*** Data for the task ***

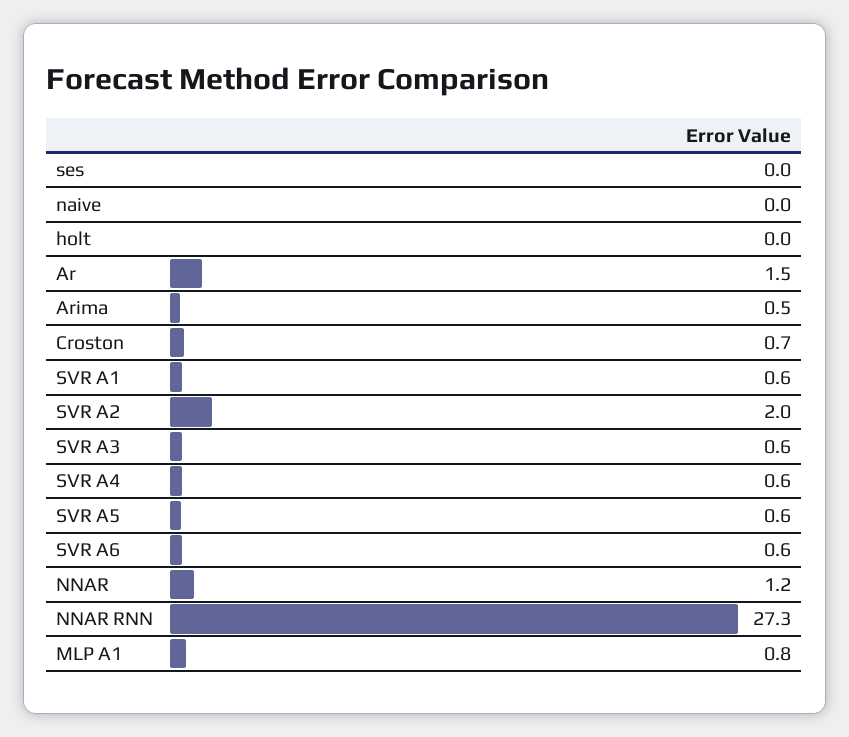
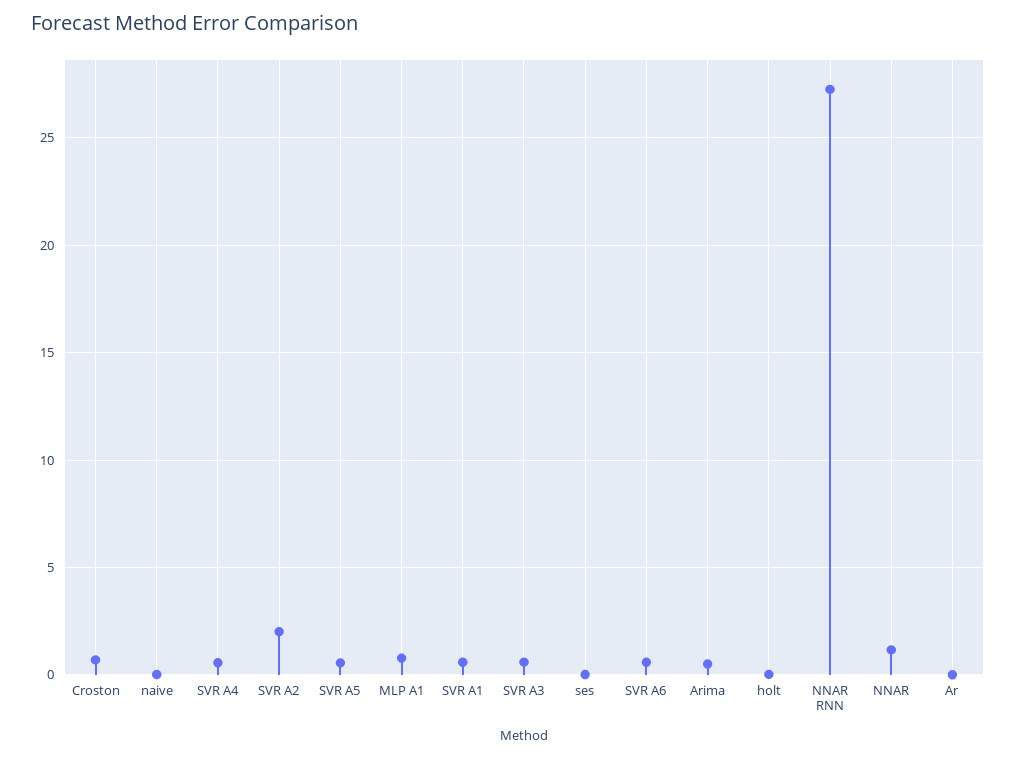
  {
    "ses": 0,
    "naive": 0,
    "holt": 0,
-   "Ar": 1.5,
+   "Ar": 0,
    "Arima": 0.5,
    "Croston": 0.7,
    "SVR A1": 0.6,
    "SVR A2": 2,
    "SVR A3": 0.6,
    "SVR A4": 0.6,
    "SVR A5": 0.6,
    "SVR A6": 0.6,
    "NNAR": 1.2,
    "NNAR RNN": 27.3,
    "MLP A1": 0.8
  }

*** End of Data for the task ***

**Work task**
Give back each line above verbatim, dropping every picture.

**Answer box**
  {
    "ses": 0,
    "naive": 0,
    "holt": 0,
-   "Ar": 1.5,
+   "Ar": 0,
    "Arima": 0.5,
    "Croston": 0.7,
    "SVR A1": 0.6,
    "SVR A2": 2,
    "SVR A3": 0.6,
    "SVR A4": 0.6,
    "SVR A5": 0.6,
    "SVR A6": 0.6,
    "NNAR": 1.2,
    "NNAR RNN": 27.3,
    "MLP A1": 0.8
  }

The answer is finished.